7. A pre-labeling model training device, comprising:

the acquisition module is used for acquiring a target annotation category, a target description corresponding to the target annotation category, a model performance parameter and an image sample set; the set of image samples includes at least one image sample; the image sample corresponds to the target annotation class;

The crawling module is used for crawling historical categories similar to the target description in the target classification recognition library by using a text similarity technology, and determining the crawled historical categories as categories to be migrated;

the identification module is used for searching a model to be migrated, which is matched with the category to be migrated and the model performance parameter, from the target classification identification library through a simulated target identification technology, and identifying target areas of the image samples through the model to be migrated;

the fine adjustment module is used for carrying out target fine adjustment on all the target areas to obtain fine adjustment areas corresponding to the image samples, and inputting the image samples, the fine adjustment areas corresponding to the image samples and the target annotation categories into the model to be migrated; the model to be migrated comprises migration parameters;

the migration module is used for obtaining a target labeling area, corresponding to the image sample, of the model to be migrated through extracting the self-adaptive learning target category characteristics of the model to be migrated by using a migration learning technology;

the loss module is used for determining a loss value according to the target labeling area and the fine tuning area corresponding to the image sample;

And the training module is used for iteratively updating the migration parameters of the model to be migrated when the loss value does not reach the preset convergence condition, and recording the model to be migrated after convergence as a pre-labeled model after training is completed when the loss value reaches the preset convergence condition.

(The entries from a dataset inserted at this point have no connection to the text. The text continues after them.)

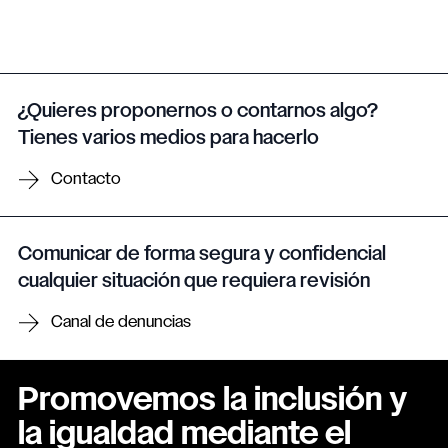
¿Quieres proponernos o contarnos algo?
Tienes varios medios para hacerlo
Contacto
Comunicar de forma segura y confidencial
cualquier situación que requiera revisión
Canal de denuncias
Promovemos la inclusión y
la igualdad mediante el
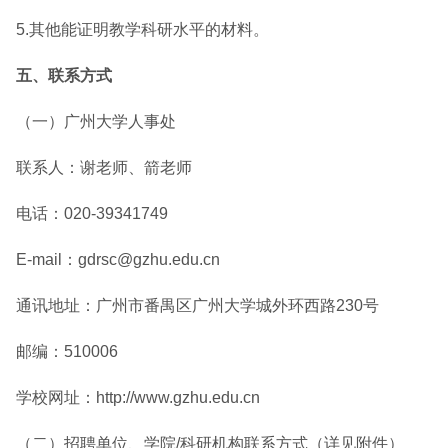
5.其他能证明教学科研水平的材料。
五、联系方式
（一）广州大学人事处
联系人：谢老师、箭老师
电话：020-39341749
E-mail：gdrsc@gzhu.edu.cn
通讯地址：广州市番禺区广州大学城外环西路230号
邮编：510006
学校网址：http://www.gzhu.edu.cn
（二）招聘单位、学院/科研机构联系方式（详见附件）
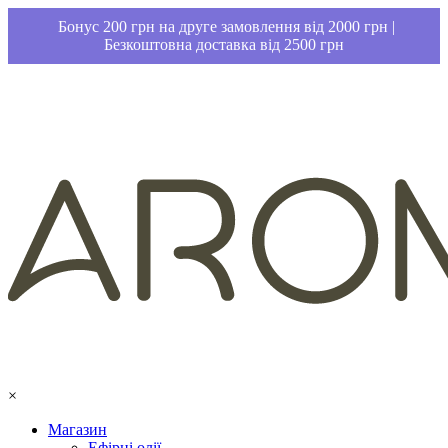
Бонус 200 грн на друге замовлення від 2000 грн |
Безкоштовна доставка від 2500 грн
×
Магазин
Ефірні олії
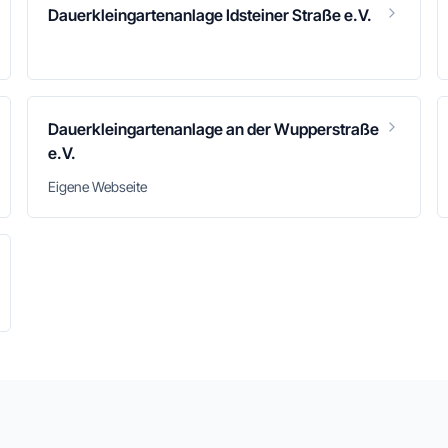
Dauerkleingartenanlage Idsteiner Straße e.V.
Dauerkleingartenanlage an der Wupperstraße
e.V.
Eigene Webseite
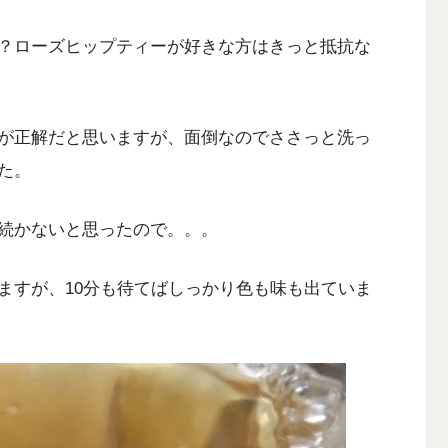
？ローズヒップティーが好きな方はきっと抵抗な
が正解だと思いますが、面倒なのでささっと洗っ
た。
続かないと思ったので。。。
ますが、10分も待てばしっかり色も味も出ていま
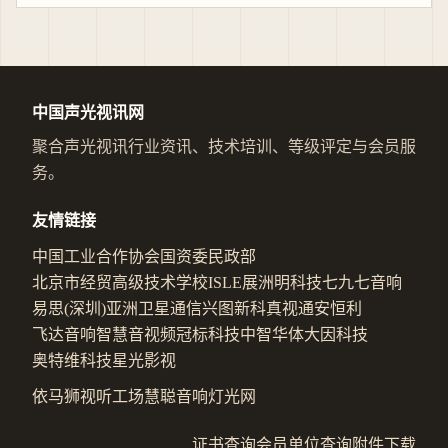
中国声光视讯网
聚合声光视讯行业资讯、技术培训、等级评定与会员服
务。
友情链接
中国工业合作协会
国资委
民政部
北京市经贸高级技术学校
ISLE展
洲明科技
七九七音响
易思(深圳)
亚洲卫星通信
兴图新科
真视通
安恒利
飞达音响
智慧音视频
冠标科技
中智华体
大因科技
奥特维科技
星光影视
依马狮视听工场
慧聪音响灯光网
证书查询
会员单位查询
附件下载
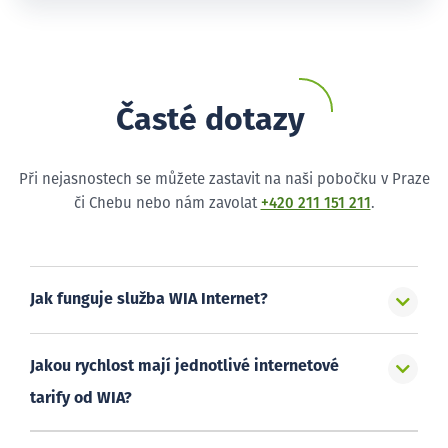
Časté dotazy
Při nejasnostech se můžete zastavit na naši pobočku v Praze
či Chebu nebo nám zavolat
+420 211 151 211
.
Jak funguje služba WIA Internet?
Jakou rychlost mají jednotlivé internetové
tarify od WIA?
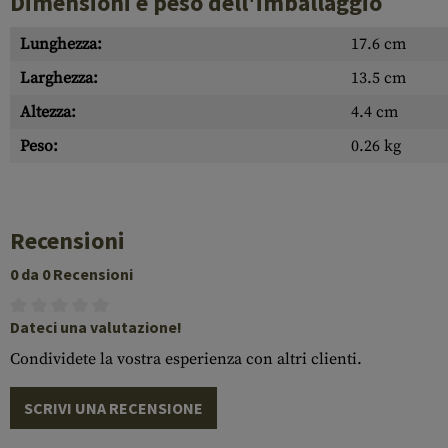
Dimensioni e peso dell'imballaggio
Lunghezza:
17.6 cm
Larghezza:
13.5 cm
Altezza:
4.4 cm
Peso:
0.26 kg
Recensioni
0 da 0 Recensioni
Dateci una valutazione!
Condividete la vostra esperienza con altri clienti.
SCRIVI UNA RECENSIONE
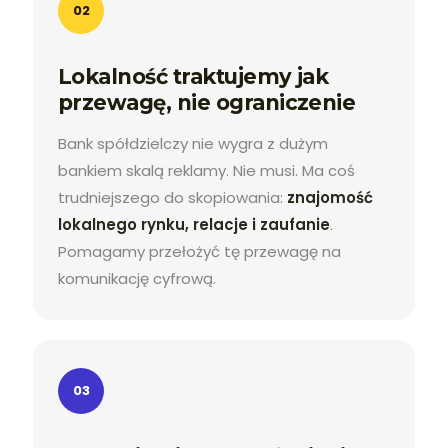
02
Lokalność traktujemy jak
przewagę, nie ograniczenie
Bank spółdzielczy nie wygra z dużym
bankiem skalą reklamy. Nie musi. Ma coś
trudniejszego do skopiowania:
znajomość
lokalnego rynku, relacje i zaufanie
.
Pomagamy przełożyć tę przewagę na
komunikację cyfrową.
03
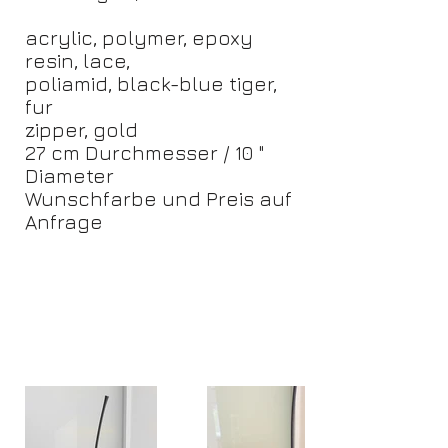
acrylic, polymer, epoxy
resin, lace,
poliamid, black-blue tiger,
fur
zipper, gold
27 cm Durchmesser / 10 "
Diameter
Wunschfarbe und Preis auf
Anfrage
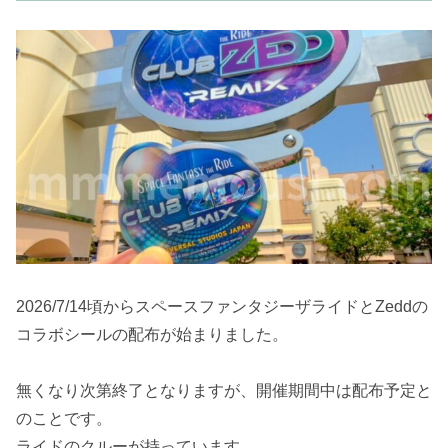
2026/7/14頃からスペースファンタジーザライドとZeddの
コラボシールの配布が始まりました。
無くなり次第終了となりますが、開催期間中は配布予定と
のことです。
ライドのクルーが持っています。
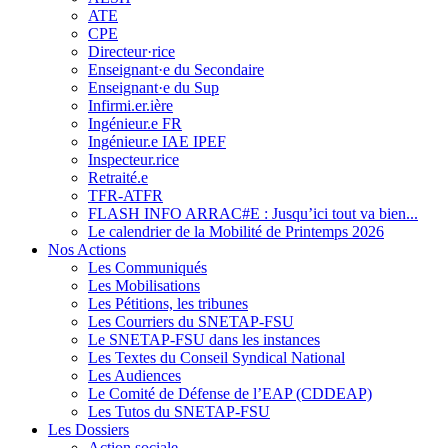
ATE
CPE
Directeur·rice
Enseignant·e du Secondaire
Enseignant·e du Sup
Infirmi.er.ière
Ingénieur.e FR
Ingénieur.e IAE IPEF
Inspecteur.rice
Retraité.e
TFR-ATFR
FLASH INFO ARRAC#E : Jusqu’ici tout va bien...
Le calendrier de la Mobilité de Printemps 2026
Nos Actions
Les Communiqués
Les Mobilisations
Les Pétitions, les tribunes
Les Courriers du SNETAP-FSU
Le SNETAP-FSU dans les instances
Les Textes du Conseil Syndical National
Les Audiences
Le Comité de Défense de l’EAP (CDDEAP)
Les Tutos du SNETAP-FSU
Les Dossiers
Action sociale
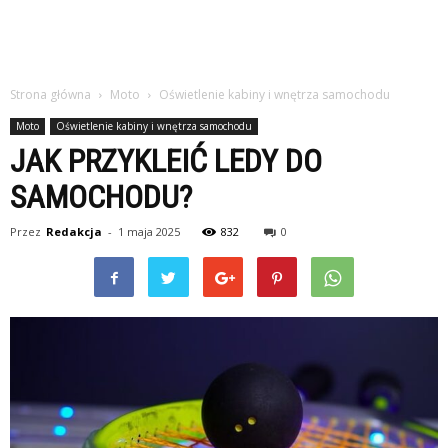
Strona główna
Moto
Oświetlenie kabiny i wnętrza samochodu
Moto
Oświetlenie kabiny i wnętrza samochodu
JAK PRZYKLEIĆ LEDY DO
SAMOCHODU?
Przez
Redakcja
-
1 maja 2025
832
0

8. A document pre-labeling apparatus, comprising:

the receiving module is used for receiving the image annotation instruction and acquiring the certificate image in the image annotation instruction;

the marking module is used for inputting the certificate image into the certificate pre-marking model trained by the pre-marking model training method according to any one of claims 1 to 5, extracting the learned certificate characteristics through the certificate pre-marking model, and obtaining a marking result output by the certificate pre-marking model according to the certificate characteristics; the certificate pre-labeling model is a model trained by taking a certificate as a target labeling category, a certificate description as a target description, preset certificate model performance parameters and a certificate photo collected in a history as an image sample set; and marking the region containing the certificate in the certificate image by the marking result.

9. A computer device comprising a memory, a processor and a computer program stored in the memory and executable on the processor, wherein the processor implements the pre-labeling model training method of any of claims 1 to 5 when executing the computer program or the certificate pre-labeling method of claim 6 when the processor executes the computer program.

10. A computer readable storage medium storing a computer program, wherein the computer program when executed by a processor implements the pre-labeling model training method of any of claims 1 to 5, or wherein the processor when executing the computer program implements the certificate pre-labeling method of claim 6.